• WHAT NEEDS TO BE DONE: Transcribe a portion of the text on mulberry trees and silk production in the Ardèche, starting at "Silk worms, or" and ending at "marked our area.".

• SELECTED TEXT:
>>>>

Autumn is here and the brilliant golden flash of the mullberry trees illuminates the coutryside, contrasting with the orangey hues of vineyards and apricot orchards, the rosy russet of the cherry trees and an occasional vertical yellow stroke of a lombardy poplar.

We have been meaning to write about the mullberries for a while now but, whilst researching the history of silk production in the Ardèche I realised that the subject is too vast for just one post, so here is the first of a series we’ll be writing over the autumn. We hope that you will find them interesting: it seems worth giving this important aspect of our area’s history the attention it deserves.

If you know les Sarziers, you may well have have slept in the Pink Room, with its large window overlooking the courtyard, and you will have noticed a corner cupboard opposite the bed. These two elements are not as mundane as they may at first appear. When we bought the house, this section of the barn was divided off into a rectangular space running the whole width of the building, with two corner fireplaces, without chimneys. We were told that this was the magnanerie – a place to raise silk worms.

For silk worms to survive and thrive a constant temperature of around 23C, fresh air and plenty of light are essential. Traditionally Ardèche houses are very dark, with tiny windows, so it was necessary to create a large opening to provide light and ventilation and to install the little fireplaces, which were presumably supplied with the hot embers from the main fire in the kitchen. We redesigned the space to make the bedroom, bathroom and larder, where one of the fireplaces is still located. The happy discovery of an old door in a brocante enabled us to turn the other one into a corner cupboard and to complete the transformation of this ….

into this …

Silk worms, or Bombyx mori to give them their official title, are fussy little beasts and will only eat fresh, shredded leaves from the white mullberry tree, which they devour in vast quantities.  Gnarled old trees are still to be found close to all the farms. Sometimes grown along the access lane, their roots have gradually forced their way through the dry stone walls, causing them to collapse. Wherever there is a ruined homestead there will be mullberry trees, doggedly surviving where all the other life of the farm has vanished, silent witnesses to a boom and bust which profoundly marked our area.

The Ardèche was always densely populated but conditions for subsistence farming are harsh. The land is often stony, the soil shallow and the gradients steep. Over many centuries, terraces were painstakingly constructed, retained by dry stone walls, to provide fertile patches on which to cultivate potatoes, kale, and cereals. These were small-scale mixed farmers, raising a little livestock: goats, a few cows and a pig or two, poultry and rabbits. They were self sufficient by necessity, but often lacked the means to generate cash for other basics.

But they also grew wine and chestnuts, which could be sold commercially if the harvest was good, to provide a minimum cash income for the family. Wherever possible, farmers planted a little vineyard and made their own wine and any surplus could be sold to villagers at higher altitudes where vines wouldn’t prosper.  Sweet chestnuts could be easily cultivated.  They were an essential part of the diet and also used as fodder, with any excess being sold to generate cash.

<<<<

(Multi-view geometry data)
>>>>

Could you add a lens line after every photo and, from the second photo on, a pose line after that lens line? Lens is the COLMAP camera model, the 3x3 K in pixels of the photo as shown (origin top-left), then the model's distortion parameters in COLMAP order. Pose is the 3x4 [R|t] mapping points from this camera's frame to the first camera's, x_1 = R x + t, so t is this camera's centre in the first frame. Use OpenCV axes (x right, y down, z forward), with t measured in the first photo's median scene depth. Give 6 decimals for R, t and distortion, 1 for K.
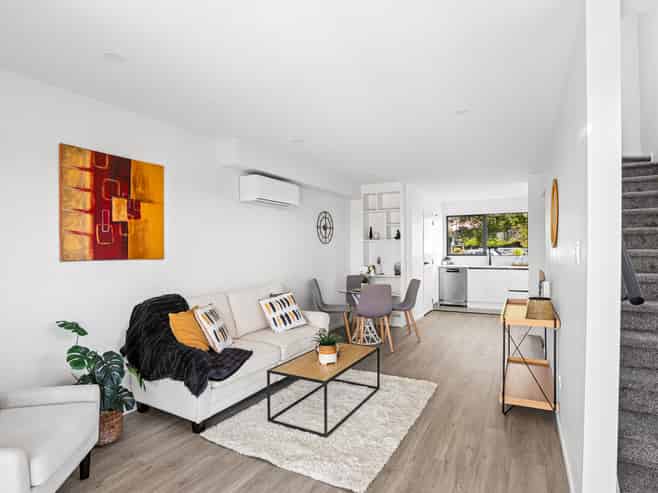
lens RADIAL K [[363.6, 0, 327.4], [0, 363.6, 247.5], [0, 0, 1]] dist [-0.032881, -0.000694]
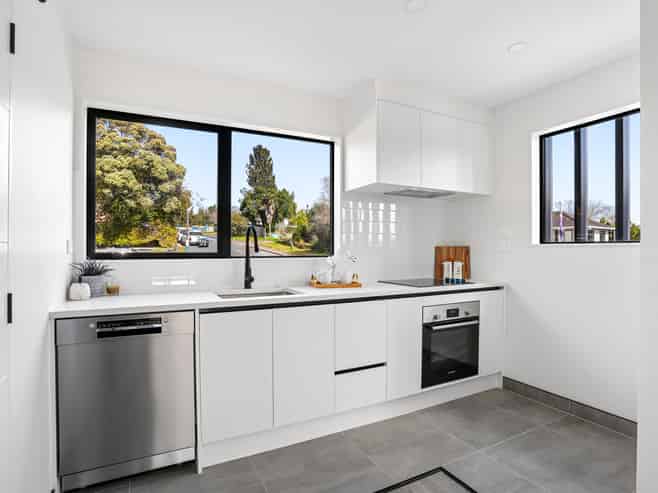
lens RADIAL K [[363.6, 0, 328.2], [0, 363.6, 248.6], [0, 0, 1]] dist [-0.032881, -0.000694]
pose [[0.564887, 0.003363, 0.825161, 0.057064], [-0.003599, 0.999992, -0.001612, 0.003709], [-0.825160, -0.002059, 0.564895, 0.189231]]
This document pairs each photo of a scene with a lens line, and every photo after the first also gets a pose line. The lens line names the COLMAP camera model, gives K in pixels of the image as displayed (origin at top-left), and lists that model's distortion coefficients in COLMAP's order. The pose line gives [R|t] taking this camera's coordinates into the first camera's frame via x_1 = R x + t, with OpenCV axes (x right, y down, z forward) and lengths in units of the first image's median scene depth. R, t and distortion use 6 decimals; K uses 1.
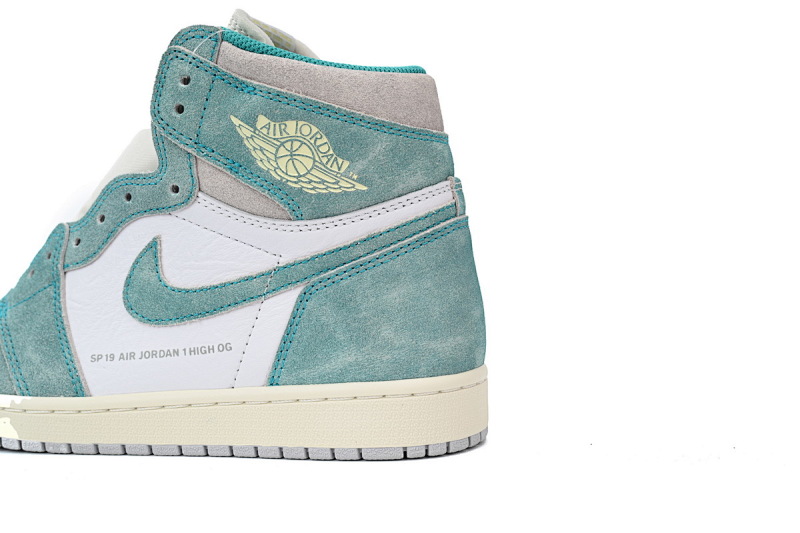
lens RADIAL K [[1124.2, 0, 401.6], [0, 1124.2, 264.2], [0, 0, 1]] dist [-0.047929, 0.000000]
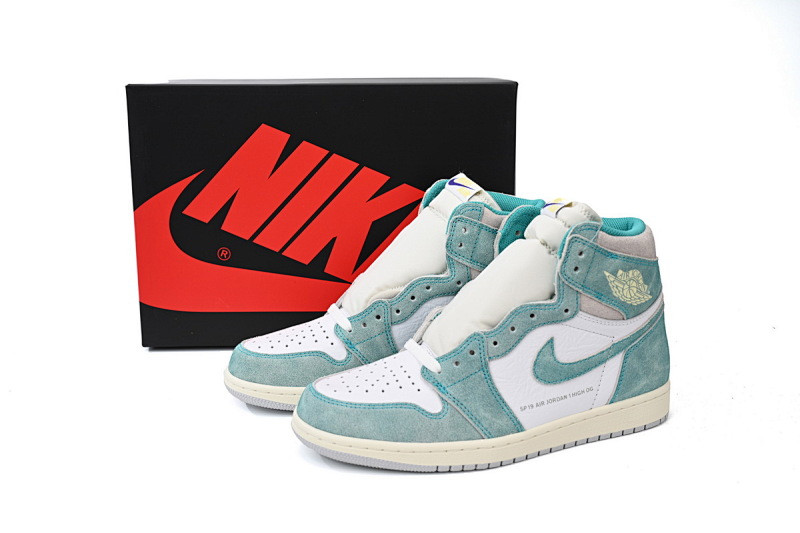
lens RADIAL K [[1015.3, 0, 403.0], [0, 1015.3, 268.3], [0, 0, 1]] dist [-0.001891, 0.000000]
pose [[0.813396, -0.145965, 0.563100, -1.342091], [0.030161, 0.977287, 0.209762, -0.490064], [-0.580928, -0.153636, 0.799324, -0.137953]]
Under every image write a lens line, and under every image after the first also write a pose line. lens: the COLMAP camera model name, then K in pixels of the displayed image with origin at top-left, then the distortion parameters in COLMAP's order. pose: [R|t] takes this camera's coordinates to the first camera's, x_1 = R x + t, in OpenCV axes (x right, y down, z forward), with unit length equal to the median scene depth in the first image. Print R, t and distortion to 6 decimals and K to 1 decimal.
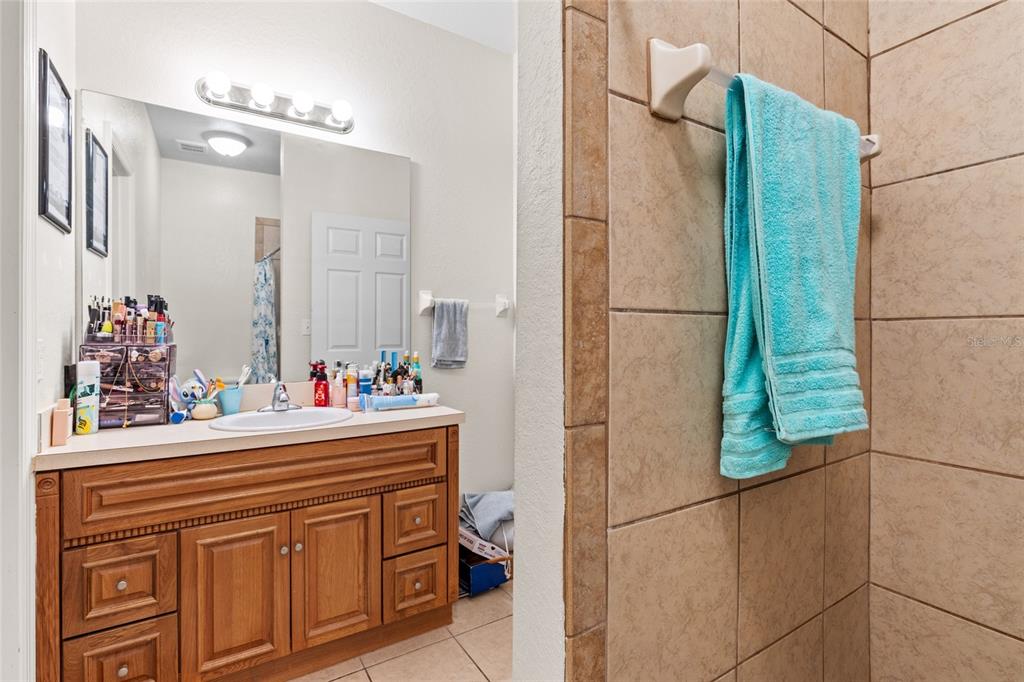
lens RADIAL K [[482.1, 0, 512.4], [0, 482.1, 339.2], [0, 0, 1]] dist [-0.001730, -0.000444]
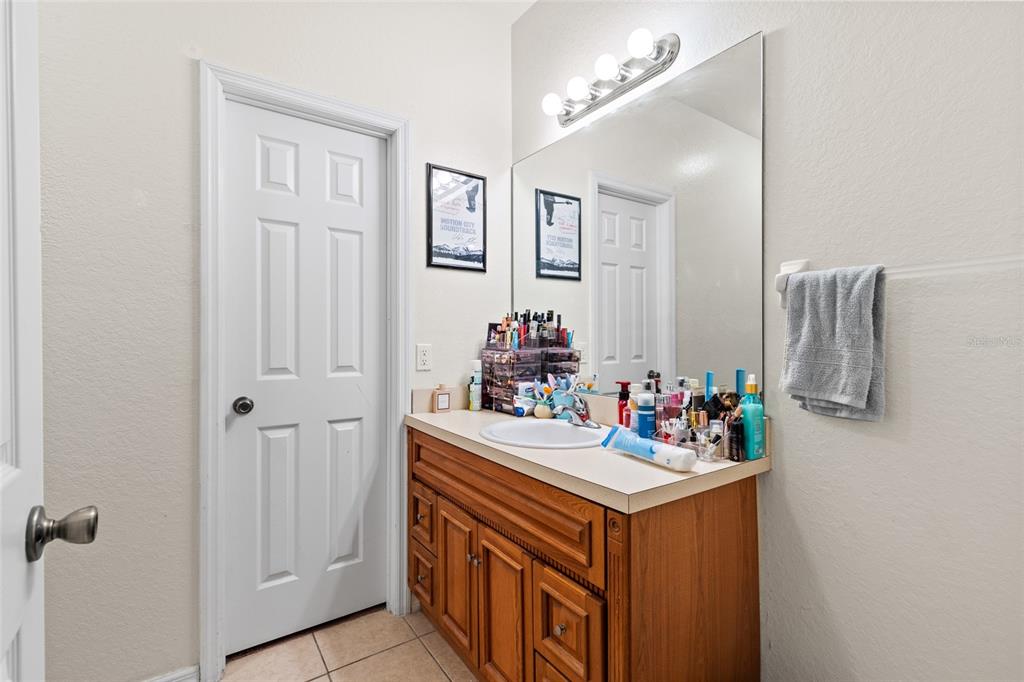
lens RADIAL K [[460.7, 0, 509.5], [0, 460.7, 335.4], [0, 0, 1]] dist [0.005014, 0.000141]
pose [[0.042341, 0.005047, -0.999090, 0.409873], [0.000681, 0.999987, 0.005080, -0.026465], [0.999103, -0.000895, 0.042337, 0.864990]]
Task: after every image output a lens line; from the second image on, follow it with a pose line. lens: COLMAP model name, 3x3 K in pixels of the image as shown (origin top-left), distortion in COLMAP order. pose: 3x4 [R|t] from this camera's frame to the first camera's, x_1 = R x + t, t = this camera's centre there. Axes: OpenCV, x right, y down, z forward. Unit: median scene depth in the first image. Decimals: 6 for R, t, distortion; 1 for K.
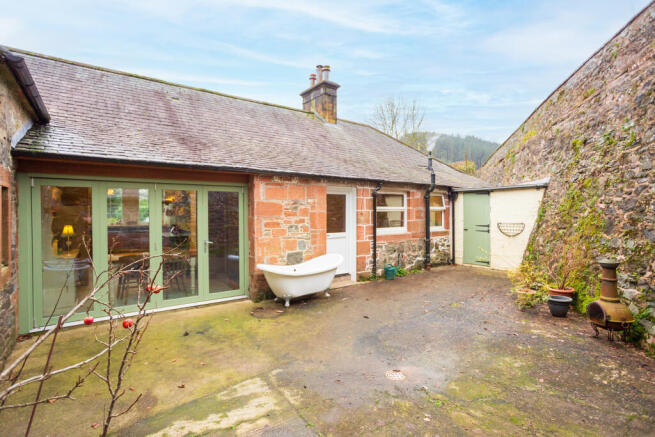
lens RADIAL K [[318.8, 0, 308.5], [0, 318.8, 215.2], [0, 0, 1]] dist [-0.036466, 0.014056]
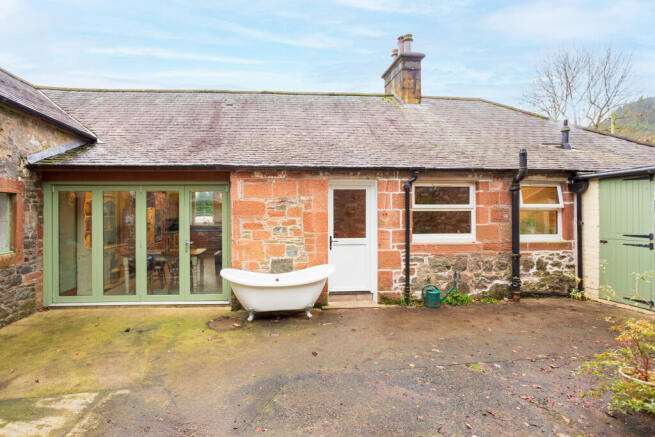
lens RADIAL K [[318.8, 0, 329.8], [0, 318.8, 215.7], [0, 0, 1]] dist [-0.036466, 0.014056]
pose [[0.859435, 0.001346, -0.511244, 0.440177], [-0.005091, 0.999969, -0.005925, 0.004199], [0.511220, 0.007695, 0.859415, 0.288678]]
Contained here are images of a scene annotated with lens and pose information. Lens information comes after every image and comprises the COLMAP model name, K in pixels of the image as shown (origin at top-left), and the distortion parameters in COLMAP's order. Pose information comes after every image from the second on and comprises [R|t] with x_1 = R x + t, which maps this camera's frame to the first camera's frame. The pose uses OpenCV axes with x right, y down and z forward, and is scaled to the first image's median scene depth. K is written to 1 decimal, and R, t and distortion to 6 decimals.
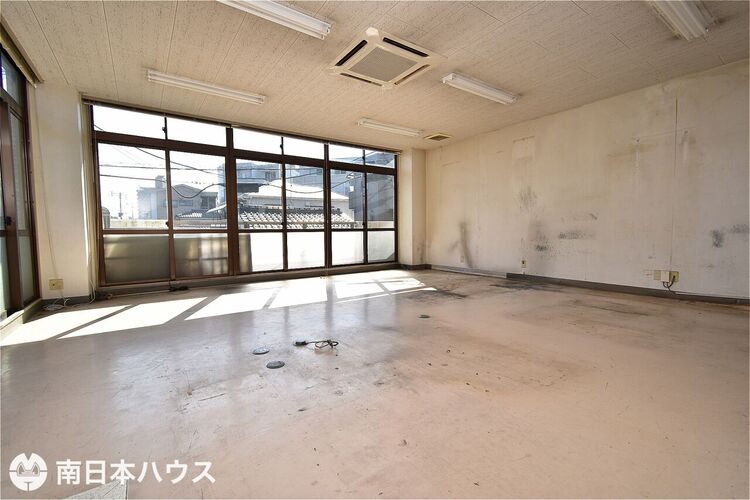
lens RADIAL K [[329.8, 0, 372.6], [0, 329.8, 249.7], [0, 0, 1]] dist [-0.000204, 0.000267]
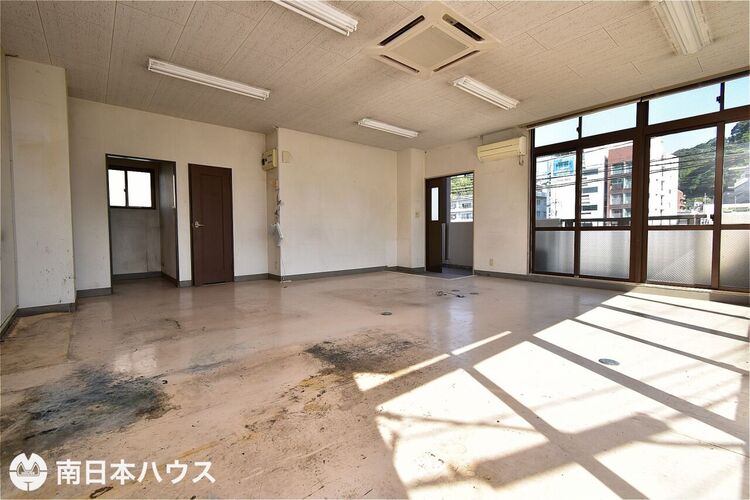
lens RADIAL K [[329.8, 0, 372.9], [0, 329.8, 249.1], [0, 0, 1]] dist [-0.000204, 0.000267]
pose [[0.109351, 0.056134, -0.992417, 0.350752], [-0.040689, 0.997820, 0.051956, -0.021910], [0.993170, 0.034699, 0.111397, 0.275947]]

<<<<

• TASK ANSWER:
Silk worms, or Bombyx mori to give them their official title, are fussy little beasts and will only eat fresh, shredded leaves from the white mullberry tree, which they devour in vast quantities.  Gnarled old trees are still to be found close to all the farms. Sometimes grown along the access lane, their roots have gradually forced their way through the dry stone walls, causing them to collapse. Wherever there is a ruined homestead there will be mullberry trees, doggedly surviving where all the other life of the farm has vanished, silent witnesses to a boom and bust which profoundly marked our area.